A propósito desta última norma, a jurisprudência, designadamente a desta Relação vinha entendendo que esse prazo de um ano se tratava de um prazo de caducidade. Entre outros, no Ac. desta Relação de 6/11/2008 (in www.dgsi.pt, proc. 399/07.8TTLRA.C1), citado na decisão recorrida, considerou-se que este artigo 435º, ao estabelecer um prazo de caducidade para a acção de impugnação de despedimento, abrange todos os efeitos da ilicitude, apenas excluindo quanto a eles a aplicação do prazo prescricional do art. 381.º n.º 1 do CT/2003 que se reporta apenas aos créditos que decorrem da prestação do trabalho ou que passaram a ser imediatamente exigíveis por força da cessação ou violação do contrato. Esta posição é a que continuamos a defender.

E no caso do n.º 2 do art. 387.º do CT/2009 entendemos, também, que o prazo de 60 dias ali estipulado é, também, um prazo de caducidade para a acção de impugnação do despedimento quando se trate de decisão de despedimento individual, comunicado por escrito, nos casos de despedimento disciplinar, por inadaptação ou por extinção do posto de trabalho. Ou seja, não é apenas um prazo para o autor intentar a acção na forma especial prevista nos arts. 98.º-B e segs do CPTrabalho, mas antes para intentar qualquer impugnação judicial daqueles despedimentos.

Esta interpretação é a que mais se aproxima da razão de ser de um prazo de caducidade do direito de acção de impugnação do despedimento no domínio do CT/2003 e que era a de estabilizar rapidamente a definição dos litígios emergentes dos despedimentos, evitando a eternização, com a inerente insegurança, dessa mesma definição.

É certo que a norma emprega os termos “pode opor-se ao despedimento” e não já a fórmula mais clara “tem de ser intentada no prazo de um ano a contar da data do despedimento” que era utilizada no art. 435.º, nº 2 do CT/2003.

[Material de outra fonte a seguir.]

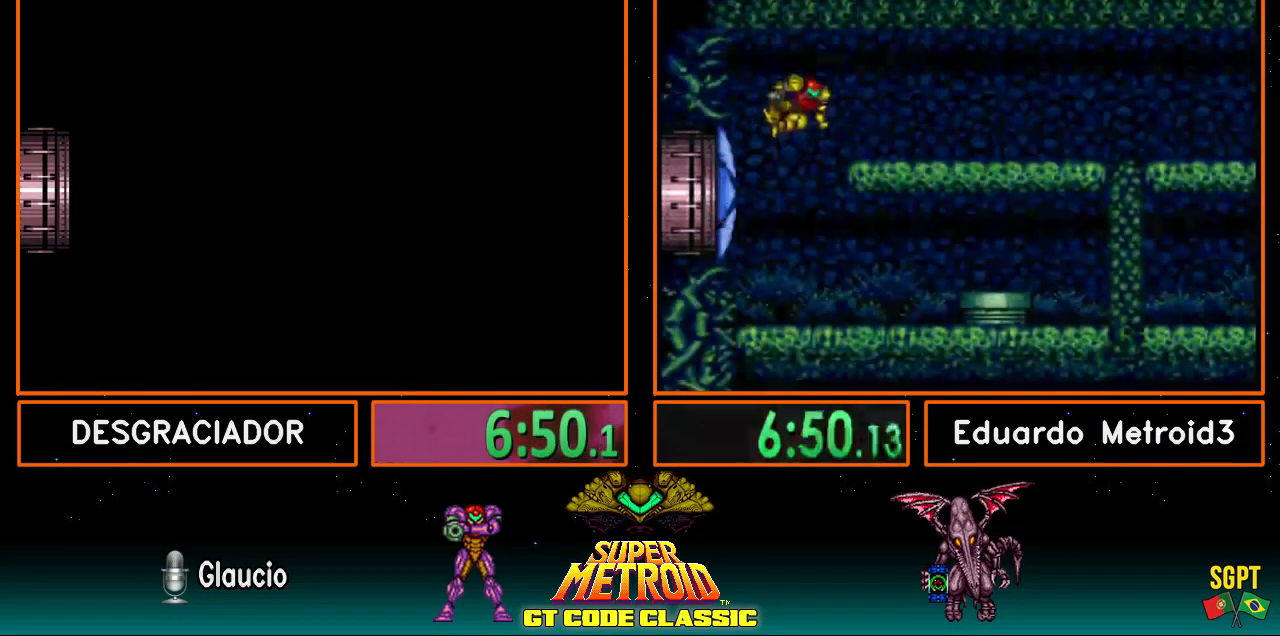
{"buttons": ["A", "DPAD_DOWN"], "events": []}
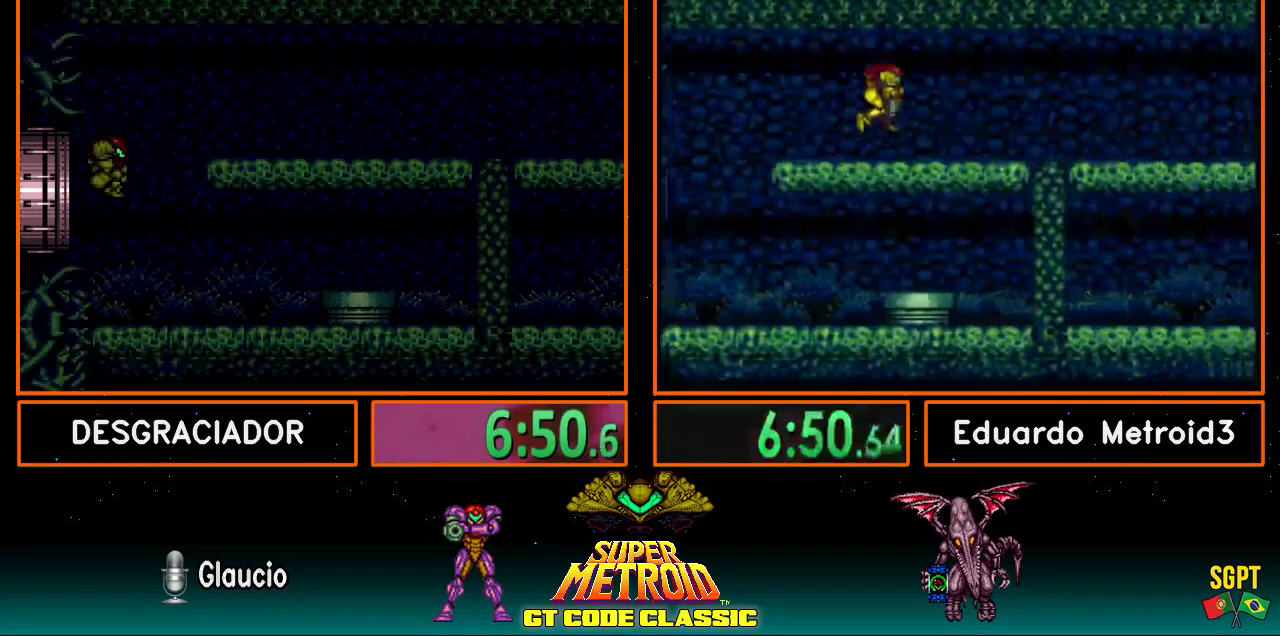
{"buttons": ["A", "DPAD_DOWN"], "events": []}
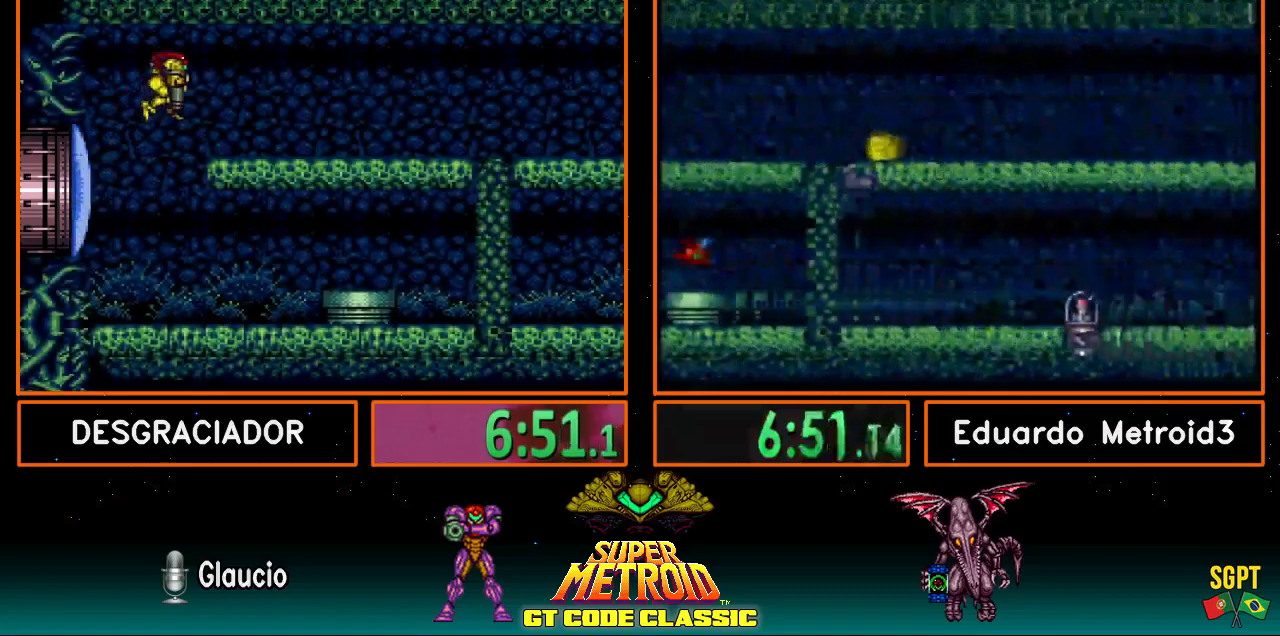
{"buttons": ["A", "DPAD_RIGHT"], "events": [[67, "A", "up"], [150, "A", "down"], [300, "DPAD_DOWN", "up"], [417, "DPAD_DOWN", "down"], [433, "DPAD_RIGHT", "down"], [483, "DPAD_DOWN", "up"]]}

Mas não se compreenderia que a redução para um prazo tão curto como o de sessenta dias tivesse apenas como consequência a do trabalhador poder ou não optar pela acção especial, a qual em regra não tem como consequência a diminuição dos tempos de duração da acção de impugnação, mas antes a sua simplificação pelo lado da abordagem a ela pelo trabalhador. Se assim fosse, qualquer prazo de caducidade desapareceria – situação que não encontra apoio nos trabalhos legislativos – e os direitos relativos ao despedimento ilícito ficariam apenas abrangidos pelo regime da prescrição previsto no art. 337.º n.º 1 do CT/2009.

Por outro lado, a epígrafe do artigo 387.º, “apreciação judicial do despedimento”, ilumina a disposição do seu n.º 1, quando este refere que a “ilicitude do despedimento só pode ser declarada por tribunal judicial em acção intentada pelo trabalhador”, e é a que corresponde ao n.º 1 do art. 435.º, nº 2 do CT/2003. Os termos “pode opor-se ao despedimento” devem, assim, ser entendidos como a tradução da faculdade do trabalhador se opor ou não ao despedimento, oposição que só pode ter lugar por via de acção judicial regulada na lei adjectiva, no caso o Código de Processo do Trabalho.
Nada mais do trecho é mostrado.